January 7, 2013Germany's Macroeconomic Policy Institute (IMK) said on Monday the current debt crisis in the 17-member eurozone could only be overcome by governments saying good-bye to their current budget consolidation courses.
It said the countries' "excessive savings programs" had only led to debt volumes becoming higher in the nations hit hardest by the crisis. The IMK think tank argued recent studies had shown just that and added that austerity measures had slowed down economic growth far more than originally expected by analysts and policy makers.
The institute confirmed its growth forecast for the German economy, saying it would rise by 0.8 percent in 2013. It said growth would primarily be driven by exports to eastern Europe, Asia and Africa which in the long-run would not be able to compensate for weak demand from fellow eurozone nations.
Controversial theory
IMK Director Gustav Horn told journalists in Berlin that Germany could help ease the eurozone crisis by agreeing to wage hikes higher than those brokered in the rest of the single currency bloc.
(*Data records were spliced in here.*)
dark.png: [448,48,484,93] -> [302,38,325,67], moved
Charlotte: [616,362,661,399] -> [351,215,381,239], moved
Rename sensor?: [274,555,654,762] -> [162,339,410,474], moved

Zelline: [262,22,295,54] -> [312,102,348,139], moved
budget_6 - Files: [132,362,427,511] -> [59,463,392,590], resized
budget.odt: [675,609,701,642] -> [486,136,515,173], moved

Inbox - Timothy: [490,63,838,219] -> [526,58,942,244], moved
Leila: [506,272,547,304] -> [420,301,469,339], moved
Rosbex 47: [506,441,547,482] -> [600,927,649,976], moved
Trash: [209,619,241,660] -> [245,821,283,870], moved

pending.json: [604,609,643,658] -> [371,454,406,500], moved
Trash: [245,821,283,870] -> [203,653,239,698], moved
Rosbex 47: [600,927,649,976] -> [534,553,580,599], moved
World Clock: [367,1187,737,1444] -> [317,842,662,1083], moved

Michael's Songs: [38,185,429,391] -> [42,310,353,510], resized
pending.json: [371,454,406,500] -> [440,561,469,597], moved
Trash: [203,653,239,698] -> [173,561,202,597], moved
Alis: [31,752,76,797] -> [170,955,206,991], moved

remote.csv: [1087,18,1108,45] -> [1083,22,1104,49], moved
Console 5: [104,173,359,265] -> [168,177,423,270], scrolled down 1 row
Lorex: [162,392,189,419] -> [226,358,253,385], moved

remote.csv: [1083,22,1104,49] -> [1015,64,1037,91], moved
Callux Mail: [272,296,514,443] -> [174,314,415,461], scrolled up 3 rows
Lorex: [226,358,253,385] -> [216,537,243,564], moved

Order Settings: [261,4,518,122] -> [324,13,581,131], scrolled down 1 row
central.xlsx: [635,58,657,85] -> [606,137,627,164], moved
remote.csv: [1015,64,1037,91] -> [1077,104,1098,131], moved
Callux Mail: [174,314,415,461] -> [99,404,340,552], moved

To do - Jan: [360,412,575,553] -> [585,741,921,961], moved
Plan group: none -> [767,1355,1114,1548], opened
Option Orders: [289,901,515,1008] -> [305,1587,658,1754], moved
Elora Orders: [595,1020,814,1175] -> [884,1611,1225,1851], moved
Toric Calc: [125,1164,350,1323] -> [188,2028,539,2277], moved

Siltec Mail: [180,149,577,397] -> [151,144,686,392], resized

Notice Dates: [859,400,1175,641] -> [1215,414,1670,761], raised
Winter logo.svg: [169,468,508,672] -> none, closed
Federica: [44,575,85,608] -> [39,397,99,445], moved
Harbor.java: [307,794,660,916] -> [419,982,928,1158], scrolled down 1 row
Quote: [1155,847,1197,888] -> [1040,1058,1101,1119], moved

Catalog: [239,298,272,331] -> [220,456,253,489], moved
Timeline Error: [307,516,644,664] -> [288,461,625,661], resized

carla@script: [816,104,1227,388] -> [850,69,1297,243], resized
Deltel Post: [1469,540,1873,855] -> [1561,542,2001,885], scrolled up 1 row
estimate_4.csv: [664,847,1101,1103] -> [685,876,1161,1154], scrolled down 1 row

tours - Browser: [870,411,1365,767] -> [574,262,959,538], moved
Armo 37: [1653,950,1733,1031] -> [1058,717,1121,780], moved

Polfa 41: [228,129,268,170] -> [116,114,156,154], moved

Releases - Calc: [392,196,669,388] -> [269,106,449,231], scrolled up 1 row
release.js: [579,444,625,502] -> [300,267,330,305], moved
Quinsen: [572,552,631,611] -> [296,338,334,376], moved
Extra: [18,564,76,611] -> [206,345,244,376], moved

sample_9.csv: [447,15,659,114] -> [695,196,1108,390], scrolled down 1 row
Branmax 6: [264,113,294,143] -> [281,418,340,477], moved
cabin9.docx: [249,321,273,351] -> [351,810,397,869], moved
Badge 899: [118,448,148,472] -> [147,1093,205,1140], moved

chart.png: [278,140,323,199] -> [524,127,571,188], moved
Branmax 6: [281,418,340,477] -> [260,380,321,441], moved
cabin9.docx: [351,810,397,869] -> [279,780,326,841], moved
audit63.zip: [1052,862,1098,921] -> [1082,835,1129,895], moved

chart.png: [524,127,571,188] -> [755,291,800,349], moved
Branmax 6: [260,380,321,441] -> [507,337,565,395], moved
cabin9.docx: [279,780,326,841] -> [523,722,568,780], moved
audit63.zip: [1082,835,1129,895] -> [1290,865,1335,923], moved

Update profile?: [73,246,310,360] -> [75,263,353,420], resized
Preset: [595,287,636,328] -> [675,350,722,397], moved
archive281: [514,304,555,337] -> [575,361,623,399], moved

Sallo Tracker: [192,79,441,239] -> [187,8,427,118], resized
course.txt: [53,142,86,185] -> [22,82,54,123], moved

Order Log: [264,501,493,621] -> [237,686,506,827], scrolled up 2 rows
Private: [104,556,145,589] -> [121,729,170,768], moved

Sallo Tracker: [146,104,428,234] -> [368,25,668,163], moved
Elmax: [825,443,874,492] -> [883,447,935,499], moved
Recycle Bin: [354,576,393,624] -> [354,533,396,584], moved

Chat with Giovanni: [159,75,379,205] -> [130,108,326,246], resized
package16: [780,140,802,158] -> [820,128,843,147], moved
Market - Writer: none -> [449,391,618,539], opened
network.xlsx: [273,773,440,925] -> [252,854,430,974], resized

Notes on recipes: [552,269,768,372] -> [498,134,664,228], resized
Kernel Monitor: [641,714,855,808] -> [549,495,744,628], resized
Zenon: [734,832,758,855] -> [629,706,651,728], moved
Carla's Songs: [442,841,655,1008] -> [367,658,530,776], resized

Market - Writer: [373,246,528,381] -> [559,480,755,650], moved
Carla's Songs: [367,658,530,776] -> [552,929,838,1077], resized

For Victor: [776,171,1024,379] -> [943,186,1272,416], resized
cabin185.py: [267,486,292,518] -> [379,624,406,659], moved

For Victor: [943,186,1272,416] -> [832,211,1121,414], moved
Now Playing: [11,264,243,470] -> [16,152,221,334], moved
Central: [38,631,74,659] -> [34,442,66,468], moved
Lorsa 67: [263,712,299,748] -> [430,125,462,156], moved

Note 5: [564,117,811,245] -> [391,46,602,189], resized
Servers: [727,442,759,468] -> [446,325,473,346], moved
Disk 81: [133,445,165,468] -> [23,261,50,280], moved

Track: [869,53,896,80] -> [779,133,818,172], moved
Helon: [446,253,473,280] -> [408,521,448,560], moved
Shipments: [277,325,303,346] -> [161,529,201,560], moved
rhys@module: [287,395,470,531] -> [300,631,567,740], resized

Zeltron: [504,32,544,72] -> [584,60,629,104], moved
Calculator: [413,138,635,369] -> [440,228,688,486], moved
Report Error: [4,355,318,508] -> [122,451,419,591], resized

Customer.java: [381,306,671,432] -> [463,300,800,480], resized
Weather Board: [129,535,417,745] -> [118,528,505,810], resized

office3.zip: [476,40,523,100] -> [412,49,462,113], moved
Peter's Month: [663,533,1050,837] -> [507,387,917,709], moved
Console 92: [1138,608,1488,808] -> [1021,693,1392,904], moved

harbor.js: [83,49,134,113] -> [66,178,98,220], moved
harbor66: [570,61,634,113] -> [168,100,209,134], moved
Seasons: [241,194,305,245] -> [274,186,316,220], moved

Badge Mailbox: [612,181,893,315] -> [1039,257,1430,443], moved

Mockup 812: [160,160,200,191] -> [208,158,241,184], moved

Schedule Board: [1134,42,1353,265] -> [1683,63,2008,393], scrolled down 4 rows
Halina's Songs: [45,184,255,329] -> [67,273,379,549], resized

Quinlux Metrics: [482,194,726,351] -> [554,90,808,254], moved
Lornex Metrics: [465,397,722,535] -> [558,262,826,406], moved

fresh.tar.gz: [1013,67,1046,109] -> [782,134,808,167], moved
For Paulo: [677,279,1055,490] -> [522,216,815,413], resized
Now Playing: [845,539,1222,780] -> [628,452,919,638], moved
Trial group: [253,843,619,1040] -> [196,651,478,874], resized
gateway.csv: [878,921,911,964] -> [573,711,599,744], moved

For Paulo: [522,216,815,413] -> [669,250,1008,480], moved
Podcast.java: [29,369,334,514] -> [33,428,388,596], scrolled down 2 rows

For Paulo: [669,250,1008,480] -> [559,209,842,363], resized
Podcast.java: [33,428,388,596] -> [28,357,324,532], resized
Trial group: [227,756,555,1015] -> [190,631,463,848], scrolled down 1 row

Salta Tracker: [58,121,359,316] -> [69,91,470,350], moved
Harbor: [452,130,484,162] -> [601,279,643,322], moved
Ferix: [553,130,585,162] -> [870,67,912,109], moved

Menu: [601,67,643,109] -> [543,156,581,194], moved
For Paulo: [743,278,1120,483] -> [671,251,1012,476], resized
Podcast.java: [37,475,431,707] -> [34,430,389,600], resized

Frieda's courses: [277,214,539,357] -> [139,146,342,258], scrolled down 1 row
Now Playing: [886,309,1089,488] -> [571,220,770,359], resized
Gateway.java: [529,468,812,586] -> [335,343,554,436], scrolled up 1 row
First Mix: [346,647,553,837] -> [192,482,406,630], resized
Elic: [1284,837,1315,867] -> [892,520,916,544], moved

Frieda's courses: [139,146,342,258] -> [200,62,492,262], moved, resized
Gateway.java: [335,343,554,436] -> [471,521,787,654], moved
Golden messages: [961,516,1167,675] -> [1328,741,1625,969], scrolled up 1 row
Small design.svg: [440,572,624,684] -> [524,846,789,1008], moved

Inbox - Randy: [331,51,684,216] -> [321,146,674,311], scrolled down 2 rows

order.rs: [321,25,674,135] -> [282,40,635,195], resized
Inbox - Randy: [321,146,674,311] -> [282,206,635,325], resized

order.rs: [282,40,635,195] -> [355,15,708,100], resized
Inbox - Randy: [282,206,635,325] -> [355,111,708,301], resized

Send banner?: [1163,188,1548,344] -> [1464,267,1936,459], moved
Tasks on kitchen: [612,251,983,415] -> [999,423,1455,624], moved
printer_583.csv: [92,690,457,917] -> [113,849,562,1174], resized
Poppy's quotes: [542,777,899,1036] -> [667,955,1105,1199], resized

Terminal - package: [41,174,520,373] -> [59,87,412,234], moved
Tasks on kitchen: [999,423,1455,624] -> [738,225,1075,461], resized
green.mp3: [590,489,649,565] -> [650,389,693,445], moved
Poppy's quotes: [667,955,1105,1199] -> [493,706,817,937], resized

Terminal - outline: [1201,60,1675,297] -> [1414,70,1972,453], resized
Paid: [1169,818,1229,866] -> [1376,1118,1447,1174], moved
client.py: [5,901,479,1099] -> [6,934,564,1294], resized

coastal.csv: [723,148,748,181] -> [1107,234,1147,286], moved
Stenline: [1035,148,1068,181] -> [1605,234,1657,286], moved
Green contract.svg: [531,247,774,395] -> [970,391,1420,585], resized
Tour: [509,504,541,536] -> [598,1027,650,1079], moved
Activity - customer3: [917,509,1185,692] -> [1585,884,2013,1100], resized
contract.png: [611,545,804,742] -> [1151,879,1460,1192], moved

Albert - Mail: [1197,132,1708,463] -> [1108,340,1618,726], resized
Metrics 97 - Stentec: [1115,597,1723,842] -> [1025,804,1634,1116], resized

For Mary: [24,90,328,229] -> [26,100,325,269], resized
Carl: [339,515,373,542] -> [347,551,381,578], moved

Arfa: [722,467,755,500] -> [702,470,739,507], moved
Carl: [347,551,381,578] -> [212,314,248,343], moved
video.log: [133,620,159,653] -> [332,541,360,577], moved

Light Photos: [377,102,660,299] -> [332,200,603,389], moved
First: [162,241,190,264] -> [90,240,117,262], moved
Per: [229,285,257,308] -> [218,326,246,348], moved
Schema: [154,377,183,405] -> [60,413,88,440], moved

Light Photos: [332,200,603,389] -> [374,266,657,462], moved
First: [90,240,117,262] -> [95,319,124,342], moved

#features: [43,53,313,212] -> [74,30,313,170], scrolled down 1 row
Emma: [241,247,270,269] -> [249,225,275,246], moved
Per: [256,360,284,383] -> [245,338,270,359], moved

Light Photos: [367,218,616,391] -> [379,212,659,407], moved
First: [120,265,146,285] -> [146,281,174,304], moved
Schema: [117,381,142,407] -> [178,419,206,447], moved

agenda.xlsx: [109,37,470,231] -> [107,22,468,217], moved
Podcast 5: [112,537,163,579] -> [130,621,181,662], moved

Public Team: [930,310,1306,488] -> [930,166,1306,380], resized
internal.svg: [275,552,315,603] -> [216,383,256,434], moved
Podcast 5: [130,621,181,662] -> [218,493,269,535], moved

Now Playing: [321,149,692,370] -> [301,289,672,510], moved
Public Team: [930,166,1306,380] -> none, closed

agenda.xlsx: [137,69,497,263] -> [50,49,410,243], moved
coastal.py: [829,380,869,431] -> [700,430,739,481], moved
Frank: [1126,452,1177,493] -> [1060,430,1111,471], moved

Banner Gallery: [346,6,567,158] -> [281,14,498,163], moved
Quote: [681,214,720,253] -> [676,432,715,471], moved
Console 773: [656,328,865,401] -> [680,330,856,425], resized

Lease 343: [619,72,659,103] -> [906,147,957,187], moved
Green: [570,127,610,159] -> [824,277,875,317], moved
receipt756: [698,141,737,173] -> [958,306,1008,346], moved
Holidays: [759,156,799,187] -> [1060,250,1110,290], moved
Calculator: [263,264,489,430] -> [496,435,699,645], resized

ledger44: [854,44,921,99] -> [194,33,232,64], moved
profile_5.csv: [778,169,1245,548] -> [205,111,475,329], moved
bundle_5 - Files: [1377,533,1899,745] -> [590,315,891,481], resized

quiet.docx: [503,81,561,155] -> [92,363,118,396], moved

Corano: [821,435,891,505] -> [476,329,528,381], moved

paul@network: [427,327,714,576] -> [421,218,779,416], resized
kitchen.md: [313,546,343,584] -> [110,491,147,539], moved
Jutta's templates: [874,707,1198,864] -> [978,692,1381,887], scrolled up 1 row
"For reasons of European and German stability, the next couple of years should really see wage hikes in Germany of 4 percent or even slightly more," Horn commented. He maintained that higher incomes would not only fuel domestic consumption, but would also increase German imports and thus enable other eurozone nations to export more to Germany.
But the Federation of German Industry (BDI) warned against higher wages. Its president, Ulrich Grillo, insisted the country's moderate wage policies had given Germany a competitive edge which should not be gambled away just like that. "We have to make sure we don't lose our position on world markets," Grillo stated.